◆ INSTRUCTIONS FOR THE TASK ◆
Convert all of the records below into a numbered list, omitting any blank lines.

◆ Records taken from a dataset ◆
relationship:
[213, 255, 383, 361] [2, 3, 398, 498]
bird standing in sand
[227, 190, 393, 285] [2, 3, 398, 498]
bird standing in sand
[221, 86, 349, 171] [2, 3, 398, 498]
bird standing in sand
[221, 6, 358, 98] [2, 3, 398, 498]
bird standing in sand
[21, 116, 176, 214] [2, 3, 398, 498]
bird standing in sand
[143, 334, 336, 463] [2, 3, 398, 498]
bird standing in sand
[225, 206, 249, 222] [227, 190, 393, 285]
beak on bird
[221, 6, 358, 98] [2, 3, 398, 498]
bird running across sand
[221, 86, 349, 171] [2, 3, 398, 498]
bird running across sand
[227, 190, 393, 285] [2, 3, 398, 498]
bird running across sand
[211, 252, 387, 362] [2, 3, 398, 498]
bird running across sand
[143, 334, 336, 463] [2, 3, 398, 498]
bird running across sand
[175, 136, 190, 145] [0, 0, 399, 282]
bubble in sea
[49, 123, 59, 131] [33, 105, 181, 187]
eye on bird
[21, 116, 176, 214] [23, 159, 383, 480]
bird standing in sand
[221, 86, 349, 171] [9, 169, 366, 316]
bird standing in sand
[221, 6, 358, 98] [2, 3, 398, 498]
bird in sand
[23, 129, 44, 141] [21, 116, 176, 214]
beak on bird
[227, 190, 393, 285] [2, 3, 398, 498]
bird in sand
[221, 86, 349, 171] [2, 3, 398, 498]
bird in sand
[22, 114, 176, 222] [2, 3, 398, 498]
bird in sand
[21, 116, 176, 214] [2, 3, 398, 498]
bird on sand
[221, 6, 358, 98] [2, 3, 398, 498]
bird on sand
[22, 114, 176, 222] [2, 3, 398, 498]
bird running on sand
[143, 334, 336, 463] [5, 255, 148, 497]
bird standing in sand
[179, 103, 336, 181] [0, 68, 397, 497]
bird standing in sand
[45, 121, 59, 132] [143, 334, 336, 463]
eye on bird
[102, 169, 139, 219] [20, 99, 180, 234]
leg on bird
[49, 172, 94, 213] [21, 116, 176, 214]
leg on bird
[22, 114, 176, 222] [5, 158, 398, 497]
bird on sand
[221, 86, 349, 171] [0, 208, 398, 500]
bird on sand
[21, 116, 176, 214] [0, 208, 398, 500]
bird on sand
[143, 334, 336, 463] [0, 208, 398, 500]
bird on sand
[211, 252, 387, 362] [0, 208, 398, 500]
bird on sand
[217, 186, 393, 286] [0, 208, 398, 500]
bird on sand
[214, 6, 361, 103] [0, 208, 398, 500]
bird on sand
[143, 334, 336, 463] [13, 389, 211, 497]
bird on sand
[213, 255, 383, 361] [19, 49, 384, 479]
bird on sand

◆ ANSWER FOR THIS EXERCISE ◆
1. relationship:
2. [213, 255, 383, 361] [2, 3, 398, 498]
3. bird standing in sand
4. [227, 190, 393, 285] [2, 3, 398, 498]
5. bird standing in sand
6. [221, 86, 349, 171] [2, 3, 398, 498]
7. bird standing in sand
8. [221, 6, 358, 98] [2, 3, 398, 498]
9. bird standing in sand
10. [21, 116, 176, 214] [2, 3, 398, 498]
11. bird standing in sand
12. [143, 334, 336, 463] [2, 3, 398, 498]
13. bird standing in sand
14. [225, 206, 249, 222] [227, 190, 393, 285]
15. beak on bird
16. [221, 6, 358, 98] [2, 3, 398, 498]
17. bird running across sand
18. [221, 86, 349, 171] [2, 3, 398, 498]
19. bird running across sand
20. [227, 190, 393, 285] [2, 3, 398, 498]
21. bird running across sand
22. [211, 252, 387, 362] [2, 3, 398, 498]
23. bird running across sand
24. [143, 334, 336, 463] [2, 3, 398, 498]
25. bird running across sand
26. [175, 136, 190, 145] [0, 0, 399, 282]
27. bubble in sea
28. [49, 123, 59, 131] [33, 105, 181, 187]
29. eye on bird
30. [21, 116, 176, 214] [23, 159, 383, 480]
31. bird standing in sand
32. [221, 86, 349, 171] [9, 169, 366, 316]
33. bird standing in sand
34. [221, 6, 358, 98] [2, 3, 398, 498]
35. bird in sand
36. [23, 129, 44, 141] [21, 116, 176, 214]
37. beak on bird
38. [227, 190, 393, 285] [2, 3, 398, 498]
39. bird in sand
40. [221, 86, 349, 171] [2, 3, 398, 498]
41. bird in sand
42. [22, 114, 176, 222] [2, 3, 398, 498]
43. bird in sand
44. [21, 116, 176, 214] [2, 3, 398, 498]
45. bird on sand
46. [221, 6, 358, 98] [2, 3, 398, 498]
47. bird on sand
48. [22, 114, 176, 222] [2, 3, 398, 498]
49. bird running on sand
50. [143, 334, 336, 463] [5, 255, 148, 497]
51. bird standing in sand
52. [179, 103, 336, 181] [0, 68, 397, 497]
53. bird standing in sand
54. [45, 121, 59, 132] [143, 334, 336, 463]
55. eye on bird
56. [102, 169, 139, 219] [20, 99, 180, 234]
57. leg on bird
58. [49, 172, 94, 213] [21, 116, 176, 214]
59. leg on bird
60. [22, 114, 176, 222] [5, 158, 398, 497]
61. bird on sand
62. [221, 86, 349, 171] [0, 208, 398, 500]
63. bird on sand
64. [21, 116, 176, 214] [0, 208, 398, 500]
65. bird on sand
66. [143, 334, 336, 463] [0, 208, 398, 500]
67. bird on sand
68. [211, 252, 387, 362] [0, 208, 398, 500]
69. bird on sand
70. [217, 186, 393, 286] [0, 208, 398, 500]
71. bird on sand
72. [214, 6, 361, 103] [0, 208, 398, 500]
73. bird on sand
74. [143, 334, 336, 463] [13, 389, 211, 497]
75. bird on sand
76. [213, 255, 383, 361] [19, 49, 384, 479]
77. bird on sand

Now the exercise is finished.